- WHAT THIS TASK INVOLVES: Some lines in the listing hold the word "まねきねこ". Return each of them.

- RECORDS FOR THIS EXERCISE:

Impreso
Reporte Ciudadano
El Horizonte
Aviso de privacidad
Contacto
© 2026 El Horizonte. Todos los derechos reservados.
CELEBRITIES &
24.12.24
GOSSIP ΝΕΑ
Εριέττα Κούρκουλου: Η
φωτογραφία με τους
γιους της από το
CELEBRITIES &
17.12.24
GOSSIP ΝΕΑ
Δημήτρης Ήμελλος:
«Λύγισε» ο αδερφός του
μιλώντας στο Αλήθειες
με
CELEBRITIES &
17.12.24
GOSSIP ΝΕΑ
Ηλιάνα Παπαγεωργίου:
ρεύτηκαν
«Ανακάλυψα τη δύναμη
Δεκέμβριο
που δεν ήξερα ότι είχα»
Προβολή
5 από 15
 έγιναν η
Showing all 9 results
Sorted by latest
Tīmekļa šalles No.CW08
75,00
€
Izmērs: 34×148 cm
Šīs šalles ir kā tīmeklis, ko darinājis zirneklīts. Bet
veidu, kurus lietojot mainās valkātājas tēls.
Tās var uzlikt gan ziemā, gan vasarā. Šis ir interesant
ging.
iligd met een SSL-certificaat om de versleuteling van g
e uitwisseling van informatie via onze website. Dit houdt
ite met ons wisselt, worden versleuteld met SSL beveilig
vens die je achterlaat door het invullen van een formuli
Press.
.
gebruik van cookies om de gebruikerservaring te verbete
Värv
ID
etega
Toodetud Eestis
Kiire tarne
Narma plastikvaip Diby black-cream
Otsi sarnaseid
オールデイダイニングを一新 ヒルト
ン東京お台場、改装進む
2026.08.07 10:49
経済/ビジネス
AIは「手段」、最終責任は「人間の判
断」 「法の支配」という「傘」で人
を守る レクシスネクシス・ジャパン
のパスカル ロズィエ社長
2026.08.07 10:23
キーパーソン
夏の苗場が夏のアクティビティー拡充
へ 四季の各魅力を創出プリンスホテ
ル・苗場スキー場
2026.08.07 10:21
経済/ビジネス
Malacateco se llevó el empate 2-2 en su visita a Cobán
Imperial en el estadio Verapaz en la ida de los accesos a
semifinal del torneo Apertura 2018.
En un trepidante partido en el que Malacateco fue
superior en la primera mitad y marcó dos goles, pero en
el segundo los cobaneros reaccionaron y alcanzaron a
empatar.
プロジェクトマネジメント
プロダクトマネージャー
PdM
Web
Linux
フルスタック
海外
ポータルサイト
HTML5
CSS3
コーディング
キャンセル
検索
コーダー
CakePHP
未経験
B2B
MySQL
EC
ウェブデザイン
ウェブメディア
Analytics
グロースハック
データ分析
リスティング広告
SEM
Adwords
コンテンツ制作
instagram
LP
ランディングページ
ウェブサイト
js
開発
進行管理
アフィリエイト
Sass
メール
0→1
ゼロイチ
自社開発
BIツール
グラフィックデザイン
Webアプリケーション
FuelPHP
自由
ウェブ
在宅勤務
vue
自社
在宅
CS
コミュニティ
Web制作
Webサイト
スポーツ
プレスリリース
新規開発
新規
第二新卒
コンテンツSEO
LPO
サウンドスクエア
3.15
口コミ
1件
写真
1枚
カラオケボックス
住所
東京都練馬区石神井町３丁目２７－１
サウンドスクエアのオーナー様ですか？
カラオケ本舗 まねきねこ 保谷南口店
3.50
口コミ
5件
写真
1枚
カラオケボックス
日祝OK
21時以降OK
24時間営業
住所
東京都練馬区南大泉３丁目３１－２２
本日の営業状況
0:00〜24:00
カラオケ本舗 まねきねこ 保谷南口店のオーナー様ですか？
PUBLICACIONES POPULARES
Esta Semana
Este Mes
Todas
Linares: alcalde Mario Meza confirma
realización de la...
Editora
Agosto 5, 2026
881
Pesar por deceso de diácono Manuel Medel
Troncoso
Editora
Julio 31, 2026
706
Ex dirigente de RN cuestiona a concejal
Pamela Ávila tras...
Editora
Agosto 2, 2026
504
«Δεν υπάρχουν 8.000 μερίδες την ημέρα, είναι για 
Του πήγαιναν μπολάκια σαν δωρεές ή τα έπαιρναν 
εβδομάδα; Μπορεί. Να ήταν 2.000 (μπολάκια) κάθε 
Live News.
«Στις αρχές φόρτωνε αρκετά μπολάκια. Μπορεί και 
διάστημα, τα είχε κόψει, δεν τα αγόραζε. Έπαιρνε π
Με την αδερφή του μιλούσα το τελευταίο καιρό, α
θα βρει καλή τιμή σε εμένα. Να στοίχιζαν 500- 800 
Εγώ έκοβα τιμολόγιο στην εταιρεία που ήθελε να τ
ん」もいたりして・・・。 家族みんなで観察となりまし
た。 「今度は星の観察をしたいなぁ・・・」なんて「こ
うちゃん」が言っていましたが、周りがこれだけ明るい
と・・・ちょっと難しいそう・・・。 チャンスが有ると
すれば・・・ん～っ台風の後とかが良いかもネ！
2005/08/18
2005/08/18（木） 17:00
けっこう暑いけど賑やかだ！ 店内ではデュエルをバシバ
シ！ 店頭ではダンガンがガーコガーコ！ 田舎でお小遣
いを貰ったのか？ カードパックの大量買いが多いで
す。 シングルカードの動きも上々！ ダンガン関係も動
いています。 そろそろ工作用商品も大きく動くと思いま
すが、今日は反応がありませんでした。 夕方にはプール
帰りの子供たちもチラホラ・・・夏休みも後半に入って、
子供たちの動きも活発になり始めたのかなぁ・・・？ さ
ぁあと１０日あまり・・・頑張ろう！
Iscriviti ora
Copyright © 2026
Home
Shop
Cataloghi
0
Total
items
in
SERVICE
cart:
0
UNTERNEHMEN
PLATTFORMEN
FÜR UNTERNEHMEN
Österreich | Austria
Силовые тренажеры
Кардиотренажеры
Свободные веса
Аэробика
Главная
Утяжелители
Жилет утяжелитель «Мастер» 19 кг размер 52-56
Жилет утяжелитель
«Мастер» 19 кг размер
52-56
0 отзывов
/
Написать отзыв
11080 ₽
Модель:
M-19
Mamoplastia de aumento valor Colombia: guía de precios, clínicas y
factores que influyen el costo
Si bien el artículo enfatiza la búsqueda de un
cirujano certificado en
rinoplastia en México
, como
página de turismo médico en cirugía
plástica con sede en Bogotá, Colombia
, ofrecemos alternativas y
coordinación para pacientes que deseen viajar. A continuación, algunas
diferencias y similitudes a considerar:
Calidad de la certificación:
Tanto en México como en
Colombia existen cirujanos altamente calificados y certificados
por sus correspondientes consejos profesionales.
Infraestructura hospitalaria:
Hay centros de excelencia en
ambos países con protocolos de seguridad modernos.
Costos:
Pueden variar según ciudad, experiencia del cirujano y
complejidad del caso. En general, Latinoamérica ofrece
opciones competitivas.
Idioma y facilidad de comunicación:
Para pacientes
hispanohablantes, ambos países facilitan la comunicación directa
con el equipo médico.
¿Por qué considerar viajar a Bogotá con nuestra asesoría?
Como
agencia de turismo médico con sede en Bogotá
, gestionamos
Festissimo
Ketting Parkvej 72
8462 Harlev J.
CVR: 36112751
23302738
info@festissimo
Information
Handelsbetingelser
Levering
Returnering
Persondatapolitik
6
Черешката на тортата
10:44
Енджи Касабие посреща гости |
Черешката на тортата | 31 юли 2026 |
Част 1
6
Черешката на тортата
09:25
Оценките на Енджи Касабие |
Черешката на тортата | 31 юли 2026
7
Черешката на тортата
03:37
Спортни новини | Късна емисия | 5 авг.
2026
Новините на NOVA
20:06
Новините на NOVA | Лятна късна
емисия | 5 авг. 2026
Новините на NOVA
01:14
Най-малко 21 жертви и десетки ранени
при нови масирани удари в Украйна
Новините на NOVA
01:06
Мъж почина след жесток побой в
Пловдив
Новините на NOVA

- WRITTEN RESPONSE:
カラオケ本舗 まねきねこ 保谷南口店
カラオケ本舗 まねきねこ 保谷南口店のオーナー様ですか？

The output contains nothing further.